MANILA, Philippines—Budget Secretary Florencio Abad has dismissed claims the P2.6-trillion 2015 budget was the administration’s “preparatory budget” for the 2016 elections.
“We have our budget priority framework, and we have sectoral and geographic focus. How can that be?” he said in an interview.
Abad insisted that the proposed General Appropriations Act of 2015 was a “rational budget” designed to reduce poverty, grow the economy and promote governance.
This has been the principle behind the annual budgets the Aquino administration has been submitting to Congress since 2011, he said.
Sen. Miriam Defensor-Santiago had claimed that the 2015 budget was designed in such a way that more money was allotted to President Aquino’s allies and government departments that were “viewed as crucial to the end results of the elections.”
Misappropriated item
For instance, she said, in the P104.5-billion budget of the Department of Interior and Local Government, there is an item for a water service, a function that belongs to the National Irrigation Administration.
Liberal Party secretary general Senen Sarmiento has explained that funding for water services was in no way related to irrigation.
The Salintubig project is designed to improve health sanitation and provide water to rural communities in accordance with the Millennium Development Goals, he explained.
In a recent privilege speech, Santiago claimed that the 2015 budget contained some P37.3-billion in pork barrel-like funds. Further, she said, it gave the administration a loophole whereby any budget item could be declared as savings at any time.
House and Senate members of the bicameral conference committee met last week to reconcile their versions of the budget measure, including redefining savings, to address concerns like Santiago’s.
Savings defined
The lawmakers agreed on a definition of savings that would allow a government agency to declare and use them only after satisfying certain conditions, and if the savings did not result from the agency’s fault or negligence.

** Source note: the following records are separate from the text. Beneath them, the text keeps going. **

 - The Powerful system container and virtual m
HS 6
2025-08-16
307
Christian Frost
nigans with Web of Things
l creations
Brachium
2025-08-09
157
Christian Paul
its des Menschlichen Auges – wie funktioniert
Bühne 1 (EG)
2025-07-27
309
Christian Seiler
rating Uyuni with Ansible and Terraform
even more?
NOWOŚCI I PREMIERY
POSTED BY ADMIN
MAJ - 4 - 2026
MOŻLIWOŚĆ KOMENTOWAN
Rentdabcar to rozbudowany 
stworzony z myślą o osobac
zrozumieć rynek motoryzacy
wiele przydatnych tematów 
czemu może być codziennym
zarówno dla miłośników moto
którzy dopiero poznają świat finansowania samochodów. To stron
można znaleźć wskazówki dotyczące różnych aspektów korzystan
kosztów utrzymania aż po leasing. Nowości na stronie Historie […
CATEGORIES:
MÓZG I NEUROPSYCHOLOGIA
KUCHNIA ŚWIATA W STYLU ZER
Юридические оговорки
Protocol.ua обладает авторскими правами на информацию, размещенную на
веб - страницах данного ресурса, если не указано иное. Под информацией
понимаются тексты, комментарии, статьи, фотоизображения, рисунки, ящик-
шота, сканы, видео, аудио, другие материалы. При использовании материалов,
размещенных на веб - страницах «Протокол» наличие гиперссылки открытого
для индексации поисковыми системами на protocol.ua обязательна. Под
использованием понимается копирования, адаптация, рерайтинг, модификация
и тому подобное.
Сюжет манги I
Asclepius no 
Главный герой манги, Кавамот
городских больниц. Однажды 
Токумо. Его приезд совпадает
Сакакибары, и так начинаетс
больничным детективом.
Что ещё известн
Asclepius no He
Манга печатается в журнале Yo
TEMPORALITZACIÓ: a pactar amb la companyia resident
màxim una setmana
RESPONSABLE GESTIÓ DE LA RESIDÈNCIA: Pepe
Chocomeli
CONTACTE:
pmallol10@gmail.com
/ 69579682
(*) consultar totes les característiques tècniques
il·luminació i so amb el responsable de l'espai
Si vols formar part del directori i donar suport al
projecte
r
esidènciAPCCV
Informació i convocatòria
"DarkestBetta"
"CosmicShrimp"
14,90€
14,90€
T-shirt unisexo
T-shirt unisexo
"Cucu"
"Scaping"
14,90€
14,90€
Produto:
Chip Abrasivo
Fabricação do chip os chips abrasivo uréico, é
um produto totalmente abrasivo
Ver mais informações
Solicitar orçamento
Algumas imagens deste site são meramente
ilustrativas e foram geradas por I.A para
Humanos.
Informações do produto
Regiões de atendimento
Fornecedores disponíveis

They said this complied with the Supreme Court ruling declaring unconstitutional some parts of Malacañang’s Disbursement Acceleration Program, ostensibly a stimulus economic program to accelerate government spending but which the high court deemed as encroaching on the Congress’ “power of the purse.”
The panel is set to meet again on Monday to approve the reconciled version.
“The staff are still ironing out the conflicting amounts and provisions,” said Sen. Francis Escudero, the chair of the Senate bicam panel and finance committee.